(Data supplied):
::::::::::

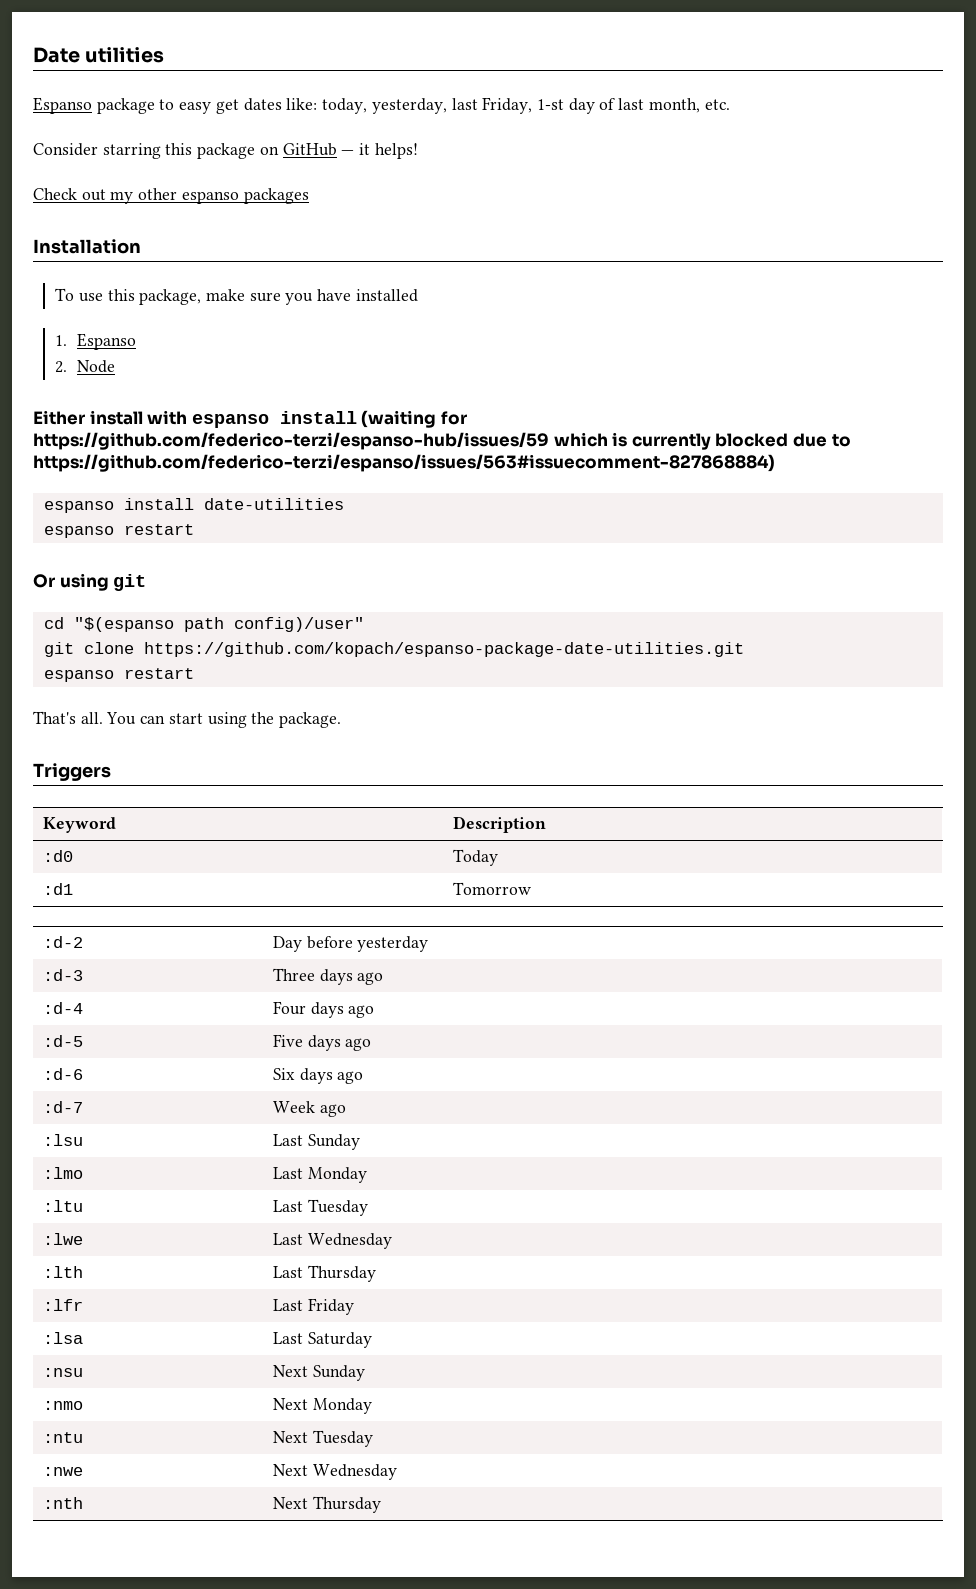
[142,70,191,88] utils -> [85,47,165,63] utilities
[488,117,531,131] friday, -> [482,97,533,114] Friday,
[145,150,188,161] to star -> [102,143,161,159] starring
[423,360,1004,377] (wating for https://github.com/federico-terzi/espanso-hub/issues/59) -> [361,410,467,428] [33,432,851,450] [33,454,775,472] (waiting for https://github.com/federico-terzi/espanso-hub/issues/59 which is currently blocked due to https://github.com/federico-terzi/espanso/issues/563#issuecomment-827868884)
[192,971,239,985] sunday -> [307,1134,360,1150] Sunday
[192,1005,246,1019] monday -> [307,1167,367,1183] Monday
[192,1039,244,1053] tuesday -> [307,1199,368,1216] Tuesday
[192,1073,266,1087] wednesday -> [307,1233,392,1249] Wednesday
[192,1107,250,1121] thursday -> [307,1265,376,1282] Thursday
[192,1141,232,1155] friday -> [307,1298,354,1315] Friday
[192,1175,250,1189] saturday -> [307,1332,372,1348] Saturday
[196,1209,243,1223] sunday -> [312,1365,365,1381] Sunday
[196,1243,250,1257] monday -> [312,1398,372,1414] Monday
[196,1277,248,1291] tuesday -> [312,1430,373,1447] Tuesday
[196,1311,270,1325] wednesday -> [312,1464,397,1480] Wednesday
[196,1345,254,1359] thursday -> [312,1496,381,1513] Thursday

::::::::::

(Task directions): From the records above, repeat exactly the lines from the one with "[488,117,531,131] friday, ->" through the one with "[196,1243,250,1257] monday ->", both included.

(Answer to this exercise):
[488,117,531,131] friday, -> [482,97,533,114] Friday,
[145,150,188,161] to star -> [102,143,161,159] starring
[423,360,1004,377] (wating for https://github.com/federico-terzi/espanso-hub/issues/59) -> [361,410,467,428] [33,432,851,450] [33,454,775,472] (waiting for https://github.com/federico-terzi/espanso-hub/issues/59 which is currently blocked due to https://github.com/federico-terzi/espanso/issues/563#issuecomment-827868884)
[192,971,239,985] sunday -> [307,1134,360,1150] Sunday
[192,1005,246,1019] monday -> [307,1167,367,1183] Monday
[192,1039,244,1053] tuesday -> [307,1199,368,1216] Tuesday
[192,1073,266,1087] wednesday -> [307,1233,392,1249] Wednesday
[192,1107,250,1121] thursday -> [307,1265,376,1282] Thursday
[192,1141,232,1155] friday -> [307,1298,354,1315] Friday
[192,1175,250,1189] saturday -> [307,1332,372,1348] Saturday
[196,1209,243,1223] sunday -> [312,1365,365,1381] Sunday
[196,1243,250,1257] monday -> [312,1398,372,1414] Monday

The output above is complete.